I answered a letter a while ago, from someone at a museum in Alaska.
They wanted to know why Inuit dislike being called “Eskimos.” After all, many Alaskans don’t mind being called Eskimos, and even seem to dislike the term “Inuit” when southerners try to apply it to them, however well-intentioned.
I am not at all surprised at the confusion. The ascendancy of Inuit culture, through good reportage and the establishment of Nunavut, has conditioned southerners to say “Inuit” instead of “Eskimo.” Southerners have complied beautifully, but at last they are running up against peoples, related to Inuit, who insist that they are Eskimos.
The confusion derives from this sticky fact: Inuit are not Eskimos, and Eskimos are not Inuit.
In simple terms: The Mongol-type peoples of North America begin in Alaska, about four and half thousand years ago. Their numbers grow. They separate into many cultures, generally reflecting different lifestyles and settlement areas. Years creak by, and a few waves of such peoples move east.
Inuit are direct descendants of that most recent eastern arrival, the Thule, those inventive souls who brought new technologies along with them – the culture we recognize as Inuit today.
I have read too many interpretations of “Inuit” as meaning “humans,” probably under the (incorrect) assumption that every culture’s name for itself must mean such a thing.
However, as a long-time translator, I can guarantee you that “Inuit” is a specific term. It means, “The Living Ones Who Are Here.” It denotes a sense of place, of having arrived, a memory that Inuit knew they had kin somewhere else. Thus we see how language acts as a code to preserve heritage.
Conversely, the Alaskans are descended from peoples that stayed in the west. As such, they have their own preferred words for themselves, such as, “Yup’ik” and “Aleut” and “Nunamiut.” Additionally, those westernmost peoples have had much more time to split into many different cultures. Add to this the fact that some First Nations (“American Indian” in the U.S.) peoples also reside in Alaska, so that the resultant west is populated by peoples of Mongol-type, American Indian, and mixed descent.

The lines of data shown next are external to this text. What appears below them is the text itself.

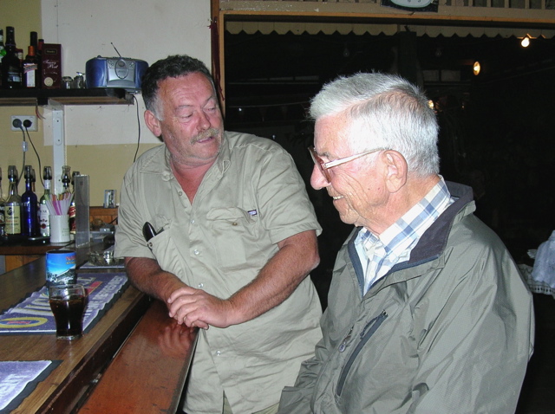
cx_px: 278
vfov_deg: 38.6
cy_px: 207
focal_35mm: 37
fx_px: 592
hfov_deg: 50.2
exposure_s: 1/60.1
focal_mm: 6.2
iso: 50
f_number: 2.7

The far east of North America is much simpler. There was one culture, the “Tunit” (or “Dorset”) here before Inuit. Unfortunately, they are now extinct.
Inuit, therefore, have the luxury of using “Inuit” in a wide context. But even this can get politically tricky, since there are a couple of peoples adjacent to them — “Inuvialuit,” for example — who do not always approve of being called Inuit.
But, generally, one can get away with using “Inuit” as a kind of umbrella term for eastern Mongol-type peoples.
The umbrella term for the far west, Alaska, is “Eskimo.” Alaskans do not seem to mind its use these days, simply because it provides a handy general term. There may be another reason not to mind it, as well.
The old thinking was that it came from Cree, derogatorily meaning, “Eaters of Raw Meat.” It was thought that it was overheard by French missionaries, distorted to “Esquimaux” or “Esquimau,” then Anglicized to “Eskimo.”
It is amazing how widespread this belief has become, so that it is cited by all but the most informed sources. Yet, while remaining a bit of a mystery, the missionary origin of “Eskimo” is pretty much discounted today, since there is some compelling evidence that the word existed in pre-colonial times.
Some researchers have made a good case for it coming from Montagnais vocabulary, literally meaning, “snowshoe net-weaver,” but culturally being a term that indicates any craftsman of great skill. It seems to me that this makes more sense and, if true, would mean that the word is not derogatory after all.
Inuit, however, will never be Eskimos. Existent in the west or not, preferred by Alaskans or not, it was simply never part of their vocabulary. Inuit, after all, have their own name for themselves: Inuit.
Today, “Eskimo” only reminds Inuit of the days when missionaries kidnapped them, dumped flea powder all over them, and assigned “Eskimo numbers” to them, instead of bothering to note the proper name for the culture or the individuals within it.
It all really boils down to choice, the right to accept or reject specific labels at will, the right to be known as one wishes to be. Is that not what freedom is all about?